Options actuelles et à venir


Les principales discussions actuelles concernent le choix d’une thérapie du CPRC en situation d’échec de chimiothérapie. N’ayant pas encore été comparés les uns aux autres, la place respective et les critères de choix entre cabazitaxel, acétate d’abiratérone ou enzalutamide ne sont pas clairement définis à l’heure actuelle. Dans un avenir très proche, l’arrivée de l’acétate d’abiratérone en situation de CPRC préchimiothérapie posera la question de la séquence thérapeutique à privilégier. Pour répondre au défi qu’est la définition de priorités thérapeutiques, il est probable qu’un affinement des profils moléculaires tumoraux soit nécessaire. Par exemple, l’identification ou non d’une dépendance tumorale au CYP17 pourrait permettre de justifier des choix thérapeutiques sur cette voie ou de privilégier au contraire une chimiothérapie. L’arrivée de plusieurs nouvelles chimiothérapies et de plusieurs nouvelles hormonothérapies fait au final espérer une adaptation individuelle de la séquence thérapeutique en fonction de critères prédictifs qui restent entièrement à définir pour le CPRC. Dans tous les cas, le maintien de la suppression androgénique et des traitements de prévention osseuse restent la règle au cours du CPRC.


Conclusion


La séquence thérapeutique pour la prise en charge du CPRC est en pleine évolution avec l’arrivée de plusieurs nouvelles molécules efficaces. La connaissance des modes d’action, des mécanismes moléculaires en jeu et surtout du profil tumoral est à la base de la décision thérapeutique. Tolérance et modalités de prescription et de surveillance vont aussi entrer en ligne de compte lors de ce choix et une adaptation individuelle de la séquence thérapeutique devrait idéalement être recherchée dans les prochaines années.



Liens d’intérêts


T. Bessede : Interventions ponctuelles : activités de conseil (Sanofi).


B. Malavaud : Essais cliniques en qualité de co-investigateur, expérimentateur non principal, collaborateur à l’étude (Janssen-Cilag). Conférences : invitations en qualité d’intervenant (Janssen-Cilag). Versements substantiels au budget d’une institution dont vous êtes responsable (Janssen-Cilag).

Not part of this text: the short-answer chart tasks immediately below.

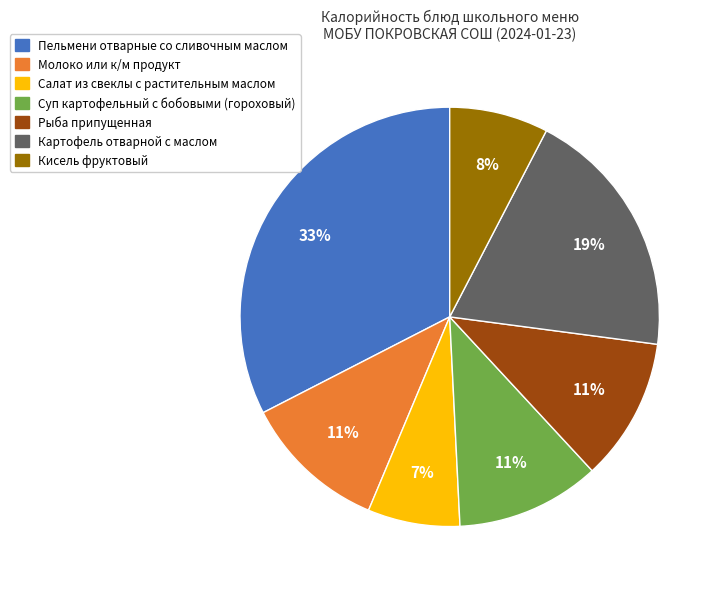

Is there any slice that represents more than half of the pie?

No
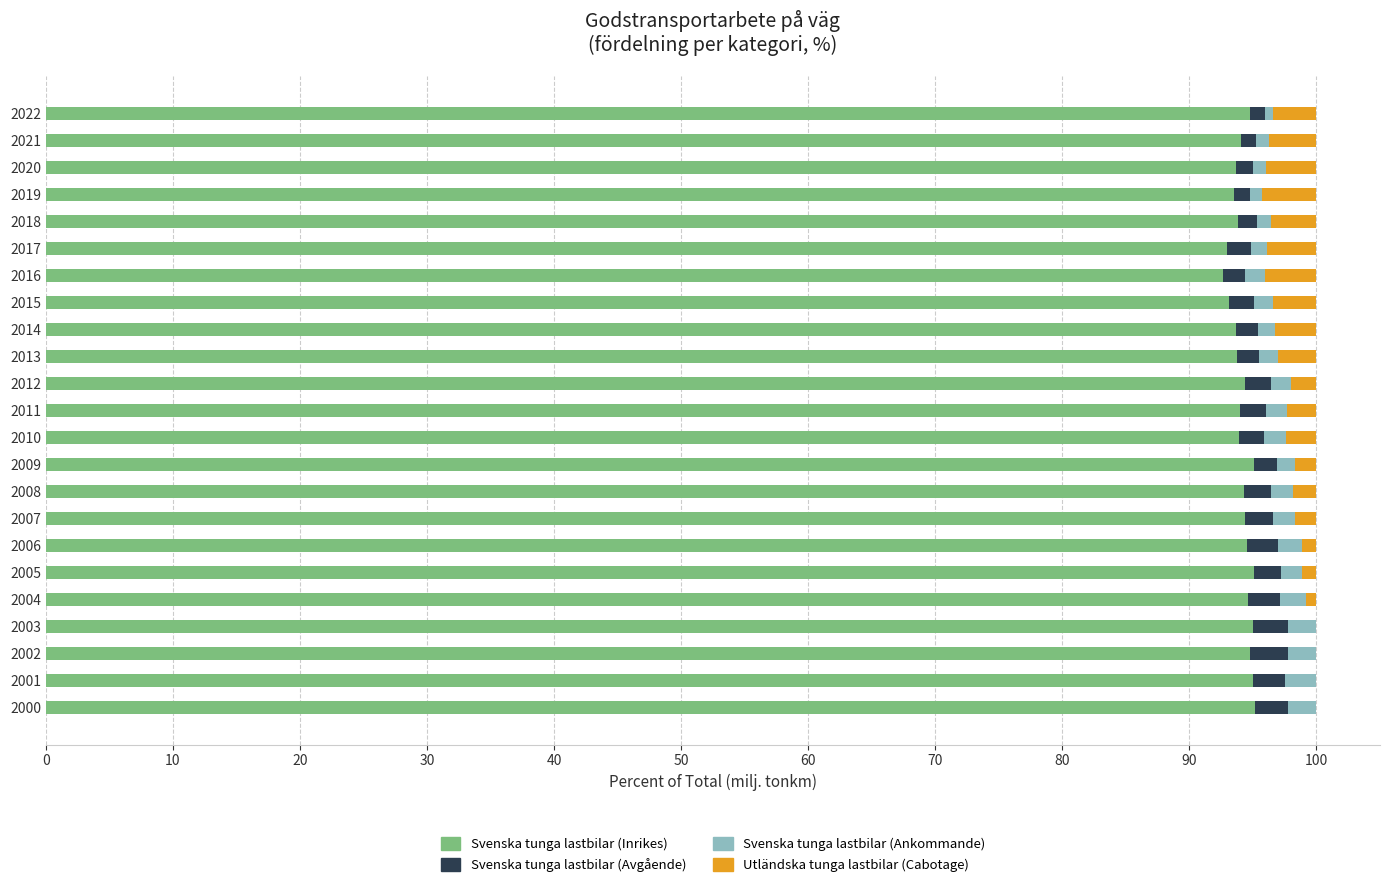

The value of Svenska tunga lastbilar (Inrikes) at 2019 is 93.5. True or false?

True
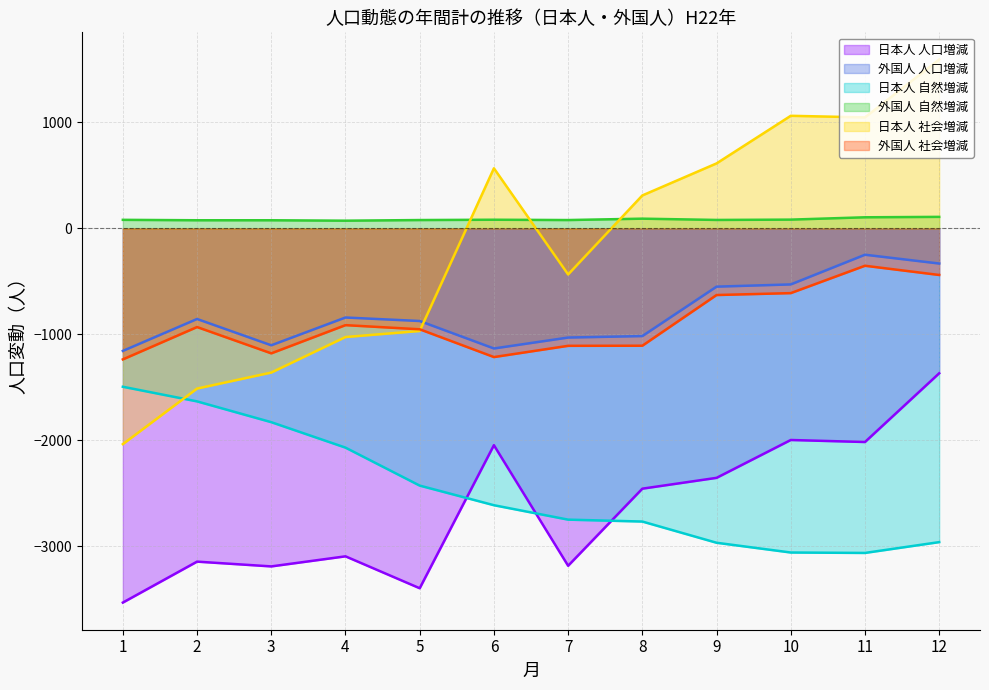

Does the chart have visible grid lines?

Yes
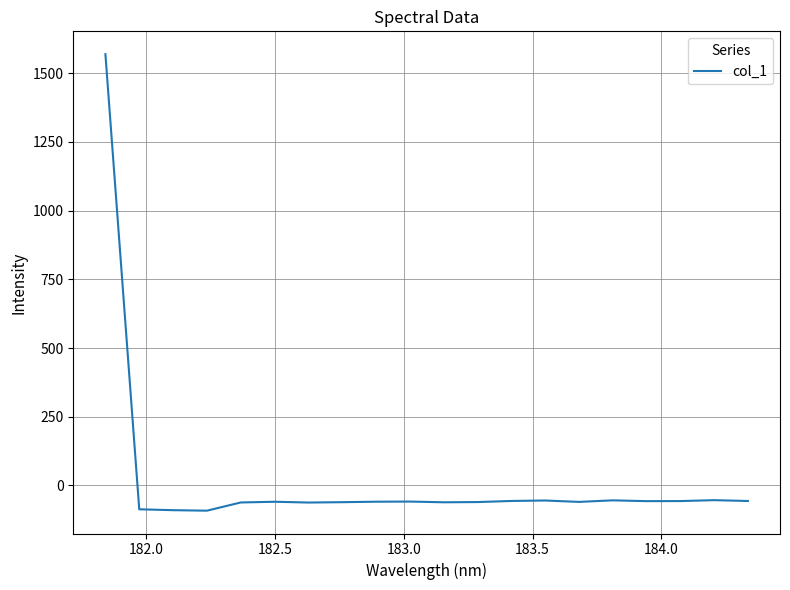

What is the greatest value displayed?

1569.6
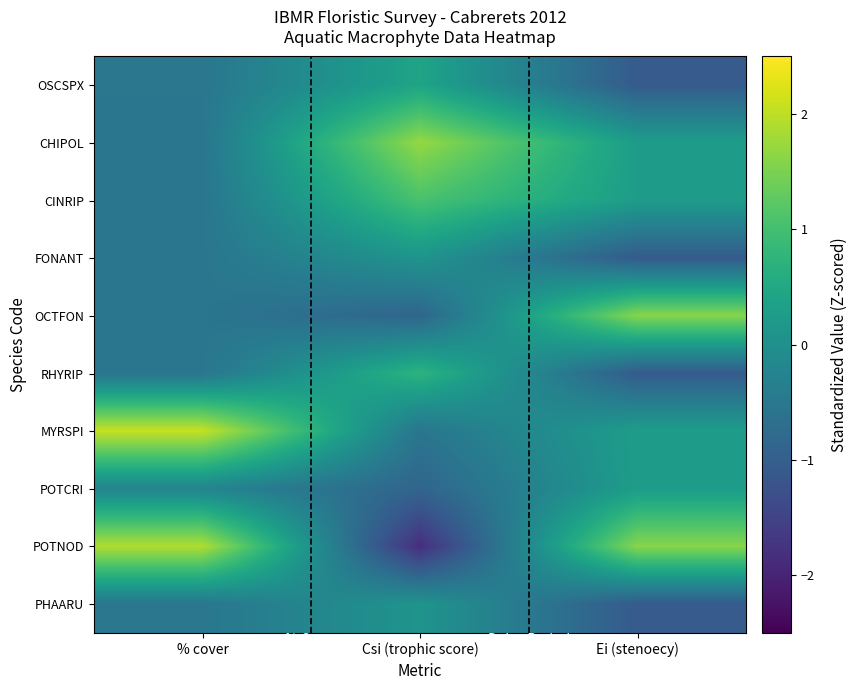

Rank the series by their maximum value, from highest to lowest.

MYRSPI, POTNOD, CHIPOL, OCTFON, CINRIP, RHYRIP, OSCSPX, POTCRI, FONANT, PHAARU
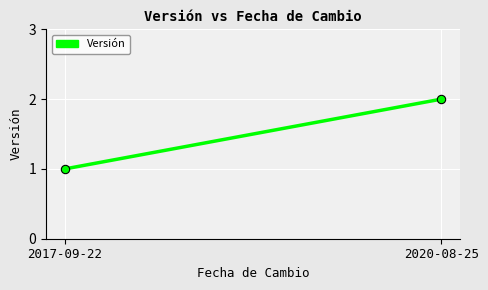

What is the sum of all values?

3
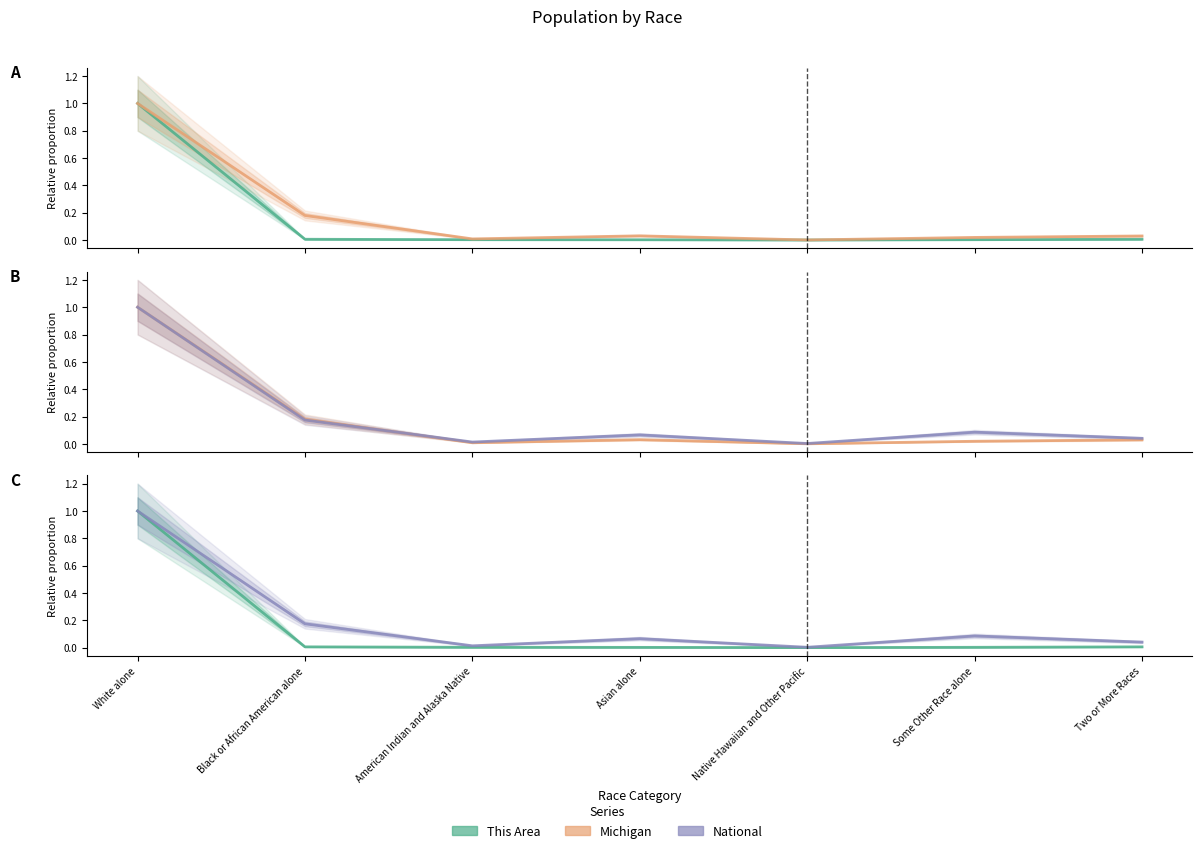

At which category does This Area reach its first local valley?

Native Hawaiian and Other Pacific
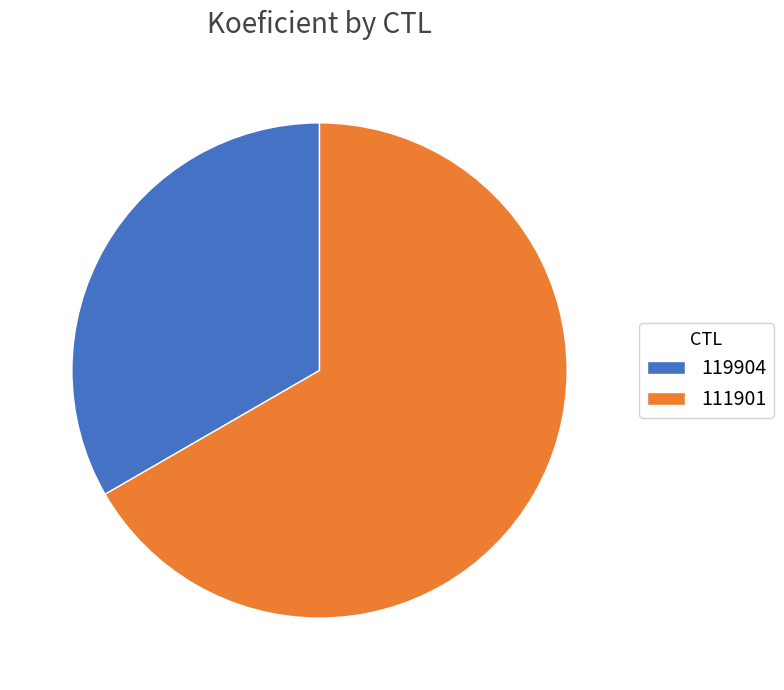

Count the number of slices in the pie.

2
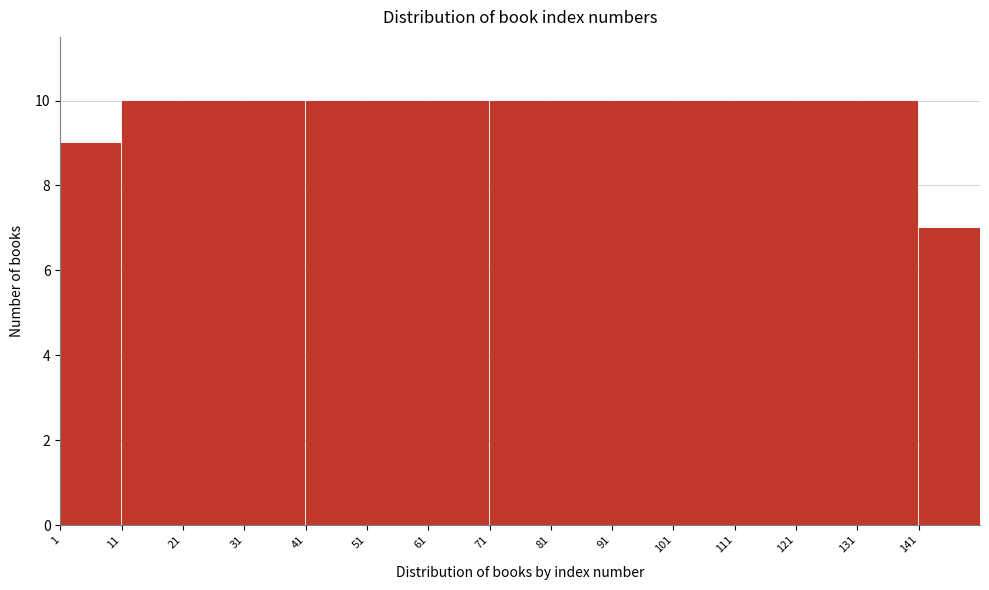

Reading left to right, transcribe this chart: for each bar, give the range it covers on the x-axis and its height. The values are not printed on the chart, so give them approximately, as read against the axis.

0 to 10: 9
10 to 20: 10
20 to 30: 10
30 to 40: 10
40 to 50: 10
50 to 60: 10
60 to 70: 10
70 to 80: 10
80 to 90: 10
90 to 100: 10
100 to 110: 10
110 to 120: 10
120 to 130: 10
130 to 140: 10
140 to 150: 7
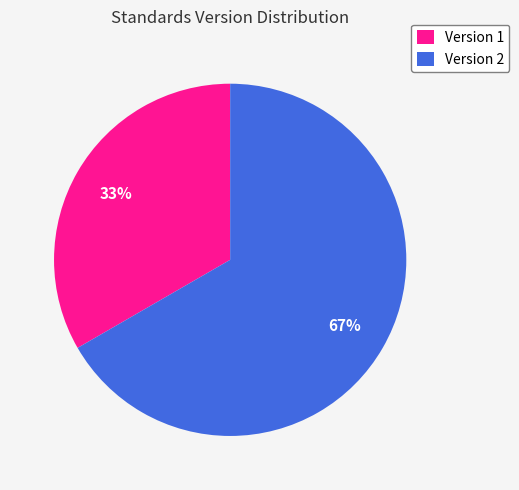

Does Version 2 represent more than half of the total?

Yes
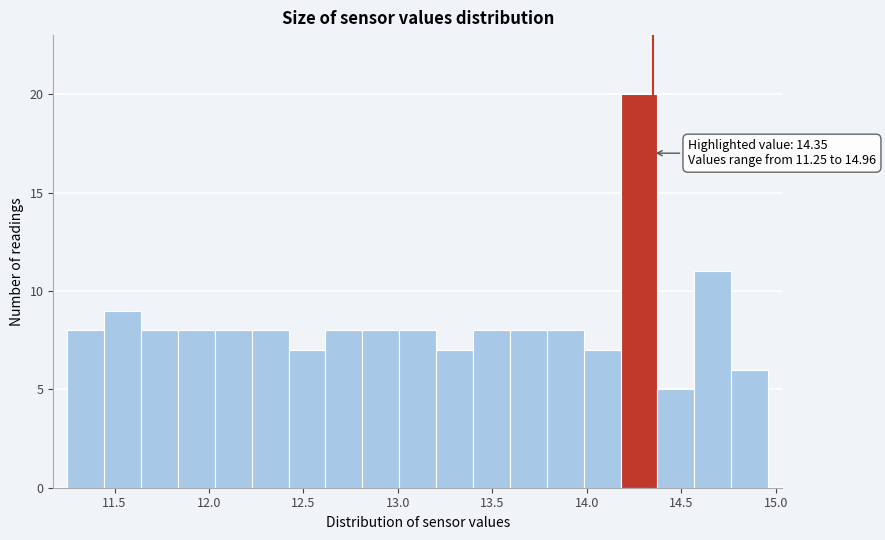

Around what value on the x-axis is the tallest bar? Give the approximate position of its centre, as read against the axis.

14.30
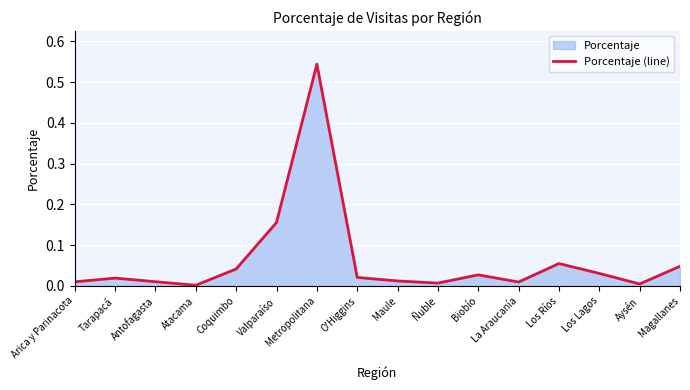

The value at La Araucanía is 0.0. True or false?

True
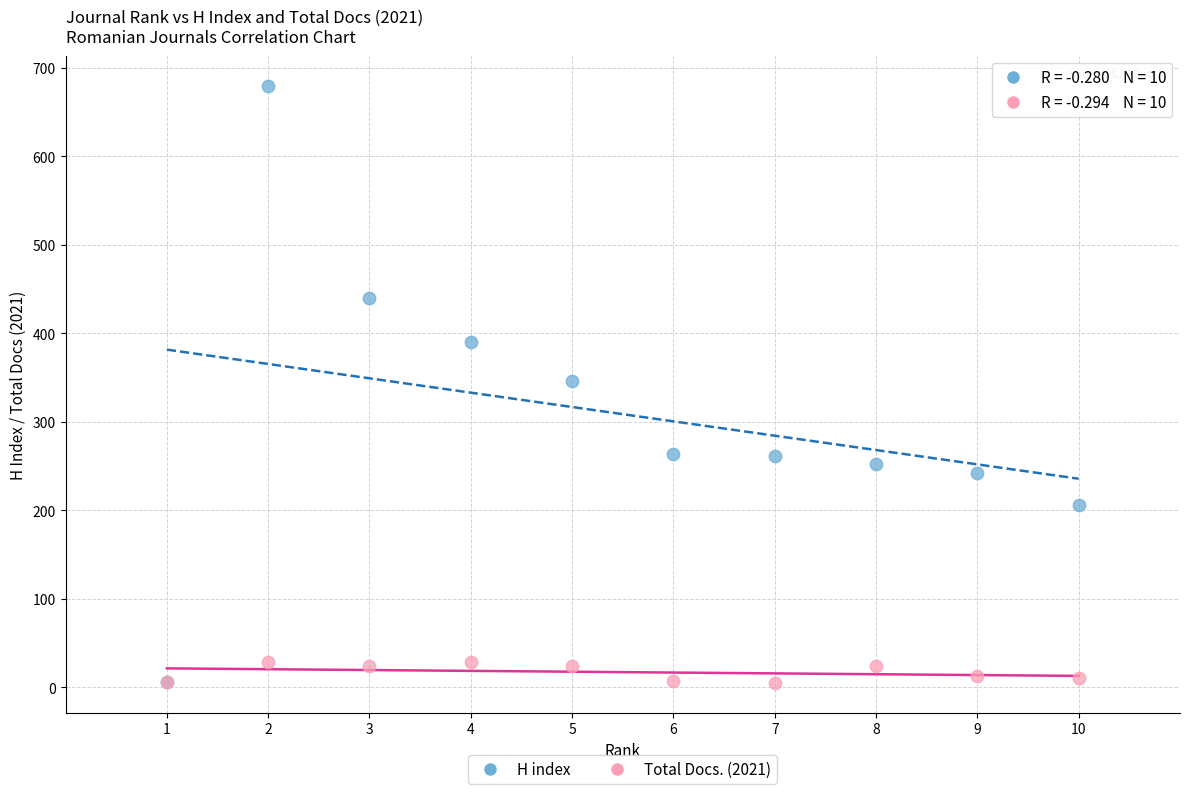

Which series contains the highest Y value?

H index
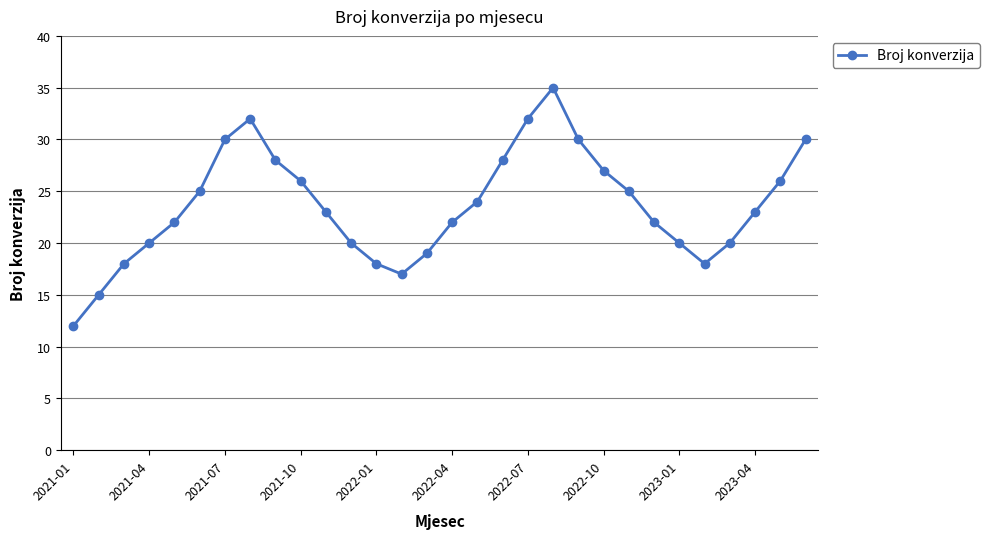

What is the average value?

24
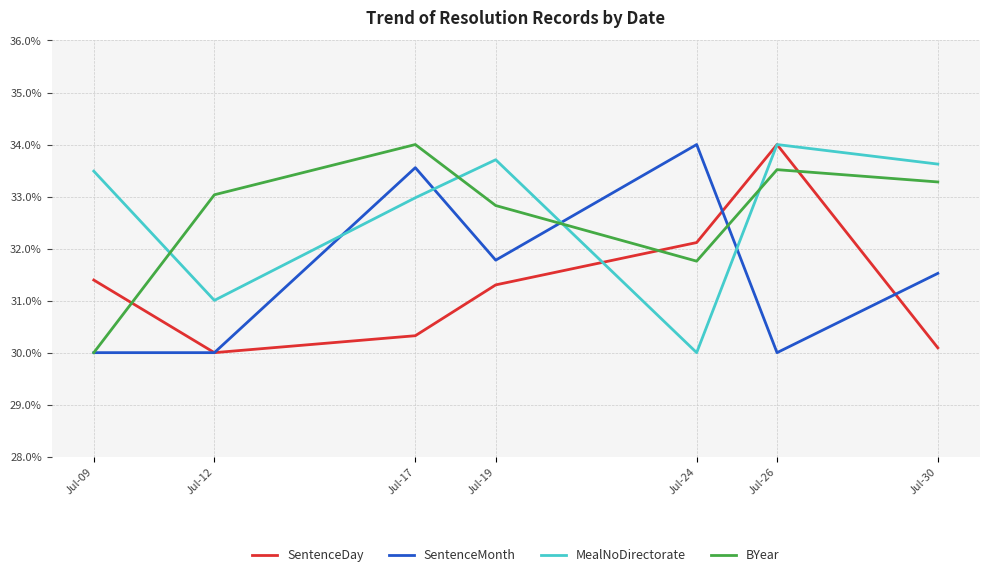

Which series ends up on top after the final intersection of SentenceMonth and MealNoDirectorate?

MealNoDirectorate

S. Culine : Essais cliniques en qualité d’investigateur principal, coordonnateur ou expérimentateur principal (Amgen, Janssen-Cilag). Essais cliniques : en qualité de co-investigateur, expérimentateur non principal, collaborateur à l’étude (Merck, Pierre Fabre, Sanofi). Interventions ponctuelles : activités de conseil et conférences : invitations en qualité d’intervenant (Astellas, Bayer, Ferring, Ipsen, Janssen-Cilag, Pfizer, Sanofi).


F. Staerman : Conférences : invitations en qualité d’intervenant (Janssen-Cilag). Conférences : invitations en qualité d’auditeur – frais de déplacement et d’hébergement pris en charge par une entreprise (Ipsen).